*About this exercise*
Pick out each line below containing "IMPUTADOS".

*Working data*

__________________________________________________

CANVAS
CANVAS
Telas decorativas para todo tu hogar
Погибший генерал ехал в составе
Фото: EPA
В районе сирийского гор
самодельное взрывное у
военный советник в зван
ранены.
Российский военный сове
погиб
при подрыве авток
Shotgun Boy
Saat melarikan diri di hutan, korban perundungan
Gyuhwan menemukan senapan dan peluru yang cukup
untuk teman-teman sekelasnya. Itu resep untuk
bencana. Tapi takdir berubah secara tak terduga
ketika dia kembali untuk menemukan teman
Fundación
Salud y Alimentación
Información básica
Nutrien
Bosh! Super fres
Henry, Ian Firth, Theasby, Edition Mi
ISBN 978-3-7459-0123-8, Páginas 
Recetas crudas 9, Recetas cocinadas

__________________________________________________

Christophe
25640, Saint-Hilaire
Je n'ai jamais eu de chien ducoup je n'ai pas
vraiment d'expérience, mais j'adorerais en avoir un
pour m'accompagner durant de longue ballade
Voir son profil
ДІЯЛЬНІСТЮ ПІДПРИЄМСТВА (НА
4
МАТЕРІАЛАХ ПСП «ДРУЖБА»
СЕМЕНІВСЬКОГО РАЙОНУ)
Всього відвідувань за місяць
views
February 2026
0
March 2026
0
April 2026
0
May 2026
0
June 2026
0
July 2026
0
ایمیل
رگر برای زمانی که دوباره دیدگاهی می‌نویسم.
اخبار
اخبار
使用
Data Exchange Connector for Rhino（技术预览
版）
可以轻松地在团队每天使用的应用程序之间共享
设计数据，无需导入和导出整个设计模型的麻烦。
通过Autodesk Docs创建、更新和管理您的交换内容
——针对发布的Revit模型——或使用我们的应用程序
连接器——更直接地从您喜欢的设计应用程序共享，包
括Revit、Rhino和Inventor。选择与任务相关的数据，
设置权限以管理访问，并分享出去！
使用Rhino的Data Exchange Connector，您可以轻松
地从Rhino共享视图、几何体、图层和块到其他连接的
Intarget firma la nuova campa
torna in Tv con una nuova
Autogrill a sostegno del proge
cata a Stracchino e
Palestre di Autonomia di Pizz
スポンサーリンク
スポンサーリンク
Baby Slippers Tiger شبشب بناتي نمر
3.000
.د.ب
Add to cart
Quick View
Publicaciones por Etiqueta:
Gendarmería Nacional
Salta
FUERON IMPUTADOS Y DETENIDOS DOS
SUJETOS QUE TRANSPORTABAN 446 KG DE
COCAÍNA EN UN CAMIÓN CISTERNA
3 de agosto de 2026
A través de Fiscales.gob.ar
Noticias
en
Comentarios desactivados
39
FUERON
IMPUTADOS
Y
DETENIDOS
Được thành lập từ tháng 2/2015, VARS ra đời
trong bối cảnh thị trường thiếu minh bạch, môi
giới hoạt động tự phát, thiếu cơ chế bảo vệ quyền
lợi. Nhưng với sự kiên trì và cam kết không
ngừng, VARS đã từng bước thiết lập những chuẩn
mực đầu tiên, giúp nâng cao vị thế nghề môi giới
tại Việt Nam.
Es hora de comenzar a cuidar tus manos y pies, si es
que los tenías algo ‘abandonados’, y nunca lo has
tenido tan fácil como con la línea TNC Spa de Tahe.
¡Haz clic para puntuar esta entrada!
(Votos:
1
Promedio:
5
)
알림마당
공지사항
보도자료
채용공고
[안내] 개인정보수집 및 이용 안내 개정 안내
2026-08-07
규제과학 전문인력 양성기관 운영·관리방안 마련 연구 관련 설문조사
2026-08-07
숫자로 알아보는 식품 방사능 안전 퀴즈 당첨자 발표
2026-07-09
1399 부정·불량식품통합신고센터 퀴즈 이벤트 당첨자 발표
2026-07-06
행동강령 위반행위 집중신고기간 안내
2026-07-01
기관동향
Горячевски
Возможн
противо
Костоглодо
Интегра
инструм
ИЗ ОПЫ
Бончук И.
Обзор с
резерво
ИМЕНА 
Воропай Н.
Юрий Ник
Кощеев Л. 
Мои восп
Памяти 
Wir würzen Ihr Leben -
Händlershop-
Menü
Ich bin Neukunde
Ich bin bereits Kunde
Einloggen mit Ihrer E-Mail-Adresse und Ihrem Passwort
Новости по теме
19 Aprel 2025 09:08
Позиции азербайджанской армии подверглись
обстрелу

__________________________________________________

*Written response*
FUERON IMPUTADOS Y DETENIDOS DOS
IMPUTADOS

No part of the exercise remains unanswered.